Federal law protections and legal precedents protect against worker discrimination based on pregnancy (among other things), but it does very little to address accommodations. One Forbes article explains that the Pregnancy Discrimination Act from 1978 really only covers classic discrimination by forbidding discrimination based on pregnancy when it comes to hiring, firing, pay, job assignments, promotions, and fringe benefits like leave and health insurance.

Even the 2015 Supreme Court case Young v. UPS did not really address pregnancy accommodations—rather, it only required employers to accommodate pregnant women if the employer provided. Accommodation to any other non-pregnant employee of similar ability to work. However, this means that pregnant women are responsible for being knowledgeable about past and historical accommodations already made, and only with that knowledge can they prove discrimination.

Young v. UPS has repeatedly failed to give pregnant workers the accommodations they need, according to a 2019 report by A Better Balance. Two-thirds of pregnant women asking for accommodations at work still lost when their cases went to court since 2015. The Pregnant Workers Fairness Act would aim to give women the affirmative right to pregnancy accommodation that does not solely rely on a discrimination argument.

What Kinds of Accommodations are Often Sought?

Pregnancy accommodations are, by and large, not that taxing for employers to employ. Reasonable accommodations include an extra bathroom break, a stool, limiting contact with certain chemicals, or a reduction in lifting requirements.

The proposed law would require employers to not only provide reasonable accommodations to employees for not just pregnancy but also childbirth and related medical conditions—so long as the accommodations would not cause “an undue hardship” for the employer. This somewhat open-ended language is currently used in the American Disability Act, and courts are familiar with interpreting these requirements.

How Does this Help Employers?

Actually, this law could really provide clarity for employers when there was a lot of grey area before. It sets an easily understood standard. Plus, it holds employers accountable to recognizing the needs and wellness of their employees who are, first and foremost, human beings.
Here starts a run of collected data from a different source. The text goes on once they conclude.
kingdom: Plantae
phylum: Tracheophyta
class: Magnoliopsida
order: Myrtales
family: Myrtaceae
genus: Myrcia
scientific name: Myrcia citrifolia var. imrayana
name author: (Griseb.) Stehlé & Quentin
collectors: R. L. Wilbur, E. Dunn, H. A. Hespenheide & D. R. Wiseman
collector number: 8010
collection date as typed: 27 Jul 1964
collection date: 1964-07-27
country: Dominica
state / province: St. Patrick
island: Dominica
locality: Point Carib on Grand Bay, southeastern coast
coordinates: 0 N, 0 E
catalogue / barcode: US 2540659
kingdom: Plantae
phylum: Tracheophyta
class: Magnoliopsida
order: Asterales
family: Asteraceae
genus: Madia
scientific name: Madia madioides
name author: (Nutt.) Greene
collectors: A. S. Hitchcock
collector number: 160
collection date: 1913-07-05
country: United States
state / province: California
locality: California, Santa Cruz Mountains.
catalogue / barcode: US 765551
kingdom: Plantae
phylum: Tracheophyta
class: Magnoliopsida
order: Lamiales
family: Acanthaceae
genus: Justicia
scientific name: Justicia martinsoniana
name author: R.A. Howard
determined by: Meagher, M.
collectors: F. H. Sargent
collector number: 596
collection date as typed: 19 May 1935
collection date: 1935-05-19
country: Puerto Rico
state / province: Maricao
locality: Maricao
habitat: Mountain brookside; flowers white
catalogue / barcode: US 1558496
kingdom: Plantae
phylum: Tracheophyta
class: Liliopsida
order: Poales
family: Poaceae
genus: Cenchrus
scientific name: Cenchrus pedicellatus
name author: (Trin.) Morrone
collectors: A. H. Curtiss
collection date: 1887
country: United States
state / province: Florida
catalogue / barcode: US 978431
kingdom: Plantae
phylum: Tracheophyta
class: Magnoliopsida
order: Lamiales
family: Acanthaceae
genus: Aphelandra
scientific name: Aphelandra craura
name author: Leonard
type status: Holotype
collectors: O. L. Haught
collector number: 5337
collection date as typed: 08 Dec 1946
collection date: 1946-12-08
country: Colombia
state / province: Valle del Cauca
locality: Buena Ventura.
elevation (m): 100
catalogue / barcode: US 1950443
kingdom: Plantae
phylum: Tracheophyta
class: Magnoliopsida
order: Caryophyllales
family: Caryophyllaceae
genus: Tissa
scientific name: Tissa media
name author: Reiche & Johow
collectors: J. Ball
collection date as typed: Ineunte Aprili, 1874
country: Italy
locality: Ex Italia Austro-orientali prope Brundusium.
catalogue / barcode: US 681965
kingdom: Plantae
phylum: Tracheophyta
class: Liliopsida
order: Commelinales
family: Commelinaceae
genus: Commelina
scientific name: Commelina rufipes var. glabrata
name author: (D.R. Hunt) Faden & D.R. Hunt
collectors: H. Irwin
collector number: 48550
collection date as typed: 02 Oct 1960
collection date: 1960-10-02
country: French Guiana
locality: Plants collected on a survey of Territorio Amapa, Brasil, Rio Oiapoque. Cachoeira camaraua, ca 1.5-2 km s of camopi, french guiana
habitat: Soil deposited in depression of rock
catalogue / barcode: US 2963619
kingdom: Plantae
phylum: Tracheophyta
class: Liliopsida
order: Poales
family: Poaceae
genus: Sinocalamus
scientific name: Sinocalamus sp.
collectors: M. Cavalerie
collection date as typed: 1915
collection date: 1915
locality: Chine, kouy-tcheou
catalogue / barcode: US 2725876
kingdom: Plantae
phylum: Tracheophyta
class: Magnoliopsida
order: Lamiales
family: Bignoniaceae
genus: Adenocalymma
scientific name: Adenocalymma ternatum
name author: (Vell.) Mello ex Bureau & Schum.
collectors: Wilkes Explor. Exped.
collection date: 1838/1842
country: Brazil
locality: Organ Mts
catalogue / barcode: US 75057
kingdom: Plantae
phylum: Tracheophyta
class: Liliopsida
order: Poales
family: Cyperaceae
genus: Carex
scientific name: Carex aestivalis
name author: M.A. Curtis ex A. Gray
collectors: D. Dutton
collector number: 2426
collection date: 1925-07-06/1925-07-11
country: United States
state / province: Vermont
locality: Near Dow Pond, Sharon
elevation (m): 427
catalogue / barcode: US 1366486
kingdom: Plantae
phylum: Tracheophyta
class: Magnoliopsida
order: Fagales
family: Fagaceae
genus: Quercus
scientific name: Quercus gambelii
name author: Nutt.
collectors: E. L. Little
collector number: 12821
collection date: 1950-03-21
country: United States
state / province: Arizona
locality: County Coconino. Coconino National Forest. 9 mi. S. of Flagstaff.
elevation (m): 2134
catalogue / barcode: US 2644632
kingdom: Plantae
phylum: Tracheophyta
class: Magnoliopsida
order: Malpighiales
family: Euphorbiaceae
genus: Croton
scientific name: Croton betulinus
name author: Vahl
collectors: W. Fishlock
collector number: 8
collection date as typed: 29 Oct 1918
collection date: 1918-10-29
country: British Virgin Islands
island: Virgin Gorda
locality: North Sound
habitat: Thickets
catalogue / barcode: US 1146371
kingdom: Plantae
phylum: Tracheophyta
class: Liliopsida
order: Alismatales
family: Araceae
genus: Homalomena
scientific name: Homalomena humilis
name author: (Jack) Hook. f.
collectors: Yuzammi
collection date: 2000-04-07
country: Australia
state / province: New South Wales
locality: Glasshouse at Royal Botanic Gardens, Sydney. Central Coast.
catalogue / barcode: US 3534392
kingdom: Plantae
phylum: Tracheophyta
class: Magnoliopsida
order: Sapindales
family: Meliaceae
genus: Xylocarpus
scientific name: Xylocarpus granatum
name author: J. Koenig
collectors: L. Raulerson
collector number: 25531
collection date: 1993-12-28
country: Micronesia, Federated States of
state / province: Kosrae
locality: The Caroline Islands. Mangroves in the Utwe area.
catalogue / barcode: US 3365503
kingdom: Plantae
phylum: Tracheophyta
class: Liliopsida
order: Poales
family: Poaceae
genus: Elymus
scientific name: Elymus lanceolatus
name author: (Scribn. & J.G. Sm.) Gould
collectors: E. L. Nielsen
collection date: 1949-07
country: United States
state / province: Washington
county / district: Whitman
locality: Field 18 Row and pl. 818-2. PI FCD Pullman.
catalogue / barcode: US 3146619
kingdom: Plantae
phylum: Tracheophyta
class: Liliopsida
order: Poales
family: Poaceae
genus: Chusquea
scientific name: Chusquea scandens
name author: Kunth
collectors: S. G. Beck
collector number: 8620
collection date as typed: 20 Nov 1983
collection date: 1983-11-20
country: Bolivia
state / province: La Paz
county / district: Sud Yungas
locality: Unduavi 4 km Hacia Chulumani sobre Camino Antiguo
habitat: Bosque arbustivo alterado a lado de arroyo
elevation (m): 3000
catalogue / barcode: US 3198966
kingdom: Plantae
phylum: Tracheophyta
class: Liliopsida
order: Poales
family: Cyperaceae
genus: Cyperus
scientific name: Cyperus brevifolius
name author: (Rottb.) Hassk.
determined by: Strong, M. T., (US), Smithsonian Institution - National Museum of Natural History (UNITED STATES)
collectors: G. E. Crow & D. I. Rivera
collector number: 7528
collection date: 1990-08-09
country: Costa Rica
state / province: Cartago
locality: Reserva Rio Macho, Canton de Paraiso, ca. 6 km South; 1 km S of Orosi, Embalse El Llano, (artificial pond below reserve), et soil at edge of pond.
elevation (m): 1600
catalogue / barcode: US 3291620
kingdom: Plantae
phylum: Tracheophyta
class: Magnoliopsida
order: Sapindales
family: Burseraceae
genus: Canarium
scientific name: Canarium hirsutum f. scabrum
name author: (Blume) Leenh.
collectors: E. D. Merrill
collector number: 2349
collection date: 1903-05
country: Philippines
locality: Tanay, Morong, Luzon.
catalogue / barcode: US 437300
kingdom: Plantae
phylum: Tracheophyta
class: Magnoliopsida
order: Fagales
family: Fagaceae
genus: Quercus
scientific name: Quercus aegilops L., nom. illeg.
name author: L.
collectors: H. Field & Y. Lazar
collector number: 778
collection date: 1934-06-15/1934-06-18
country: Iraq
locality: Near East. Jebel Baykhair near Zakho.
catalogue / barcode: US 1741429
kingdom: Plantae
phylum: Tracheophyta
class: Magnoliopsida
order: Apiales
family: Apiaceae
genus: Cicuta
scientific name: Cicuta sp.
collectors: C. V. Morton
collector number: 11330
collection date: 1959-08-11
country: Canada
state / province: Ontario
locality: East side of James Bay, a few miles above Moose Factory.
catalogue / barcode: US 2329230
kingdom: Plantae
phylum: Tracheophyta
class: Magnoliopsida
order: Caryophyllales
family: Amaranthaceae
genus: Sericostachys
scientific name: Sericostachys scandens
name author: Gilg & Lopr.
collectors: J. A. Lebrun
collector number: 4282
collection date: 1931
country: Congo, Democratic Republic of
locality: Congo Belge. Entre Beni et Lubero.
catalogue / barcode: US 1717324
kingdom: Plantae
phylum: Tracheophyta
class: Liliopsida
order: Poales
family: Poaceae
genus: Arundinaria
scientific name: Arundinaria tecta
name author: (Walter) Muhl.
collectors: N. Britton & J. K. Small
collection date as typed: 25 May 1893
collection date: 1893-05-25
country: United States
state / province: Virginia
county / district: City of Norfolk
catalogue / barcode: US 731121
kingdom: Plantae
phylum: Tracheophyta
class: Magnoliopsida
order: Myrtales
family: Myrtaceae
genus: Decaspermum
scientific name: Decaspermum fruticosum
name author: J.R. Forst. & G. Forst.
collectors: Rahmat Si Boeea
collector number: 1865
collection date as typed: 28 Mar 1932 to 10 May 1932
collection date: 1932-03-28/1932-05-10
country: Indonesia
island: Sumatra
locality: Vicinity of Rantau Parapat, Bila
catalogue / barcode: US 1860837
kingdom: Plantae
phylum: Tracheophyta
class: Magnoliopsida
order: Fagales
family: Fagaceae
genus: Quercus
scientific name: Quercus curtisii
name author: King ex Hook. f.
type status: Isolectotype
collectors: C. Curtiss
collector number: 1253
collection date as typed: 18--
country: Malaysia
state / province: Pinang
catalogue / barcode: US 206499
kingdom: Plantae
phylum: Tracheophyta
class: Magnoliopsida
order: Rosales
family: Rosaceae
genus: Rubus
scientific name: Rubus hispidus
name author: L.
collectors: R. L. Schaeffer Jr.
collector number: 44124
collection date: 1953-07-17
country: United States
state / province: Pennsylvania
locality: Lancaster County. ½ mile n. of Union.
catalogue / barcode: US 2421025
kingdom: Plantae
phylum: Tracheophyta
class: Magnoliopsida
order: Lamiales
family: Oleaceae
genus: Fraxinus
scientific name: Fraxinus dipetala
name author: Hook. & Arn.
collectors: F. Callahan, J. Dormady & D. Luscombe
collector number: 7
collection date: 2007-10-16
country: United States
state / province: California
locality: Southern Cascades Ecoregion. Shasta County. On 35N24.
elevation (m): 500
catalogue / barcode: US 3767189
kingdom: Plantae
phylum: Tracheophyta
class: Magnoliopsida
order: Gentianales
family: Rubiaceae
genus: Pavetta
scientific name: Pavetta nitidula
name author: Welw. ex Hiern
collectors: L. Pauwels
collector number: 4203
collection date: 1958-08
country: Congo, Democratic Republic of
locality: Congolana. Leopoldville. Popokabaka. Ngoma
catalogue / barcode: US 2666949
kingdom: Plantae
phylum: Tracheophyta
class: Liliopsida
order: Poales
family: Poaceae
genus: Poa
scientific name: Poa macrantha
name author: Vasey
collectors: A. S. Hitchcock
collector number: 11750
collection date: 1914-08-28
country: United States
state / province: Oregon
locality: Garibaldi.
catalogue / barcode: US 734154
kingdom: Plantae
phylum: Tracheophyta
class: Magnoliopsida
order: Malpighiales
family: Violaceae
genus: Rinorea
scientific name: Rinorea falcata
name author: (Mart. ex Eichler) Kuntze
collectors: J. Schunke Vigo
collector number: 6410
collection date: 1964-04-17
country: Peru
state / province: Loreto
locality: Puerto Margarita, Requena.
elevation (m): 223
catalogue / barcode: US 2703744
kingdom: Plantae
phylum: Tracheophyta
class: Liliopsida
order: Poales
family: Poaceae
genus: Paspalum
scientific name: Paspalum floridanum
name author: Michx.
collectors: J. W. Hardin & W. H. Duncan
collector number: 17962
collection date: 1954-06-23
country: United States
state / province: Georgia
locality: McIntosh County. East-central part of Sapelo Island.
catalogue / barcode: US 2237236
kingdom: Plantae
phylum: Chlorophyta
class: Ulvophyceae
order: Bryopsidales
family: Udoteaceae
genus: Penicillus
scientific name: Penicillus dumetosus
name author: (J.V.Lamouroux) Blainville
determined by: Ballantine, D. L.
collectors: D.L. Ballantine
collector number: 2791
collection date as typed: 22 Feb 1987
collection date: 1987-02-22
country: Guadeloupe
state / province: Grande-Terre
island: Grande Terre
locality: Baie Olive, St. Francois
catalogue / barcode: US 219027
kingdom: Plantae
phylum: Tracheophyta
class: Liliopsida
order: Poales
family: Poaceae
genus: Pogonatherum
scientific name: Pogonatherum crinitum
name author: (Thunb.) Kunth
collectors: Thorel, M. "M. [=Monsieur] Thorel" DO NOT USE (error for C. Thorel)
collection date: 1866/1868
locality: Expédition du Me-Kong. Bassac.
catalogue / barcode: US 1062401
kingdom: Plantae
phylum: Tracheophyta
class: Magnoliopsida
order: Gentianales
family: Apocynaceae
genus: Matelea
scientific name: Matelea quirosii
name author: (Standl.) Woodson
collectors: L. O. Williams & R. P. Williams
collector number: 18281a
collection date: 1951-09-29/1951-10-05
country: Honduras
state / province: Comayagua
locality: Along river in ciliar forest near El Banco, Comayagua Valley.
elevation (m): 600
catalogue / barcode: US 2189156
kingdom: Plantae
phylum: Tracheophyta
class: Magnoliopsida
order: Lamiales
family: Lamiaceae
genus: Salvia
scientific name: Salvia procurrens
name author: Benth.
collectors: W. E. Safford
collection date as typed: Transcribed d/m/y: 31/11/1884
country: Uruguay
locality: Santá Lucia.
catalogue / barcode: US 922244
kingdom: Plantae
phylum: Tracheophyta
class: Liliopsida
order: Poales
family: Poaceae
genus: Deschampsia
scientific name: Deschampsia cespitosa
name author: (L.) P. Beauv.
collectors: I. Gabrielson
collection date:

Below are the Bill’s five most notable regulations related to pregnancy and pregnancy accommodations:

“It shall be unlawful employment for a covered entity to—

(1) not make reasonable accommodations to the known limitations related to the pregnancy, childbirth, or related medical conditions of a job applicant or employee, unless such covered entity can demonstrate that the accommodation would impose an undue hardship on the operation of the business of such covered entity;

(2) require a job applicant or employee affected by pregnancy, childbirth, or related medical conditions to accept an accommodation that such applicant or employee chooses not to accept, if such accommodation is unnecessary to enable the applicant or employee to perform her job;

(3) deny employment opportunities to a job applicant or employee, if such denial is based on the need of the covered entity to make reasonable accommodations to the known limitations related to the pregnancy, childbirth, or related medical conditions of an employee or applicant;

(4) require an employee to take leave, whether paid or unpaid, if another reasonable accommodation can be provided to the known limitations related to the pregnancy, childbirth, or related medical conditions of an employee; or

(5) take adverse action in terms, conditions, or privileges of employment against an employee on account of the employee requesting or using a reasonable accommodation to the known limitations related to the pregnancy, childbirth, or related medical conditions of the employee.”

Many are excited to see this act moving toward approval, and many have hope that this law—if passed—will remind women that pregnancy cannot impede you from excelling in your career and following your dreams.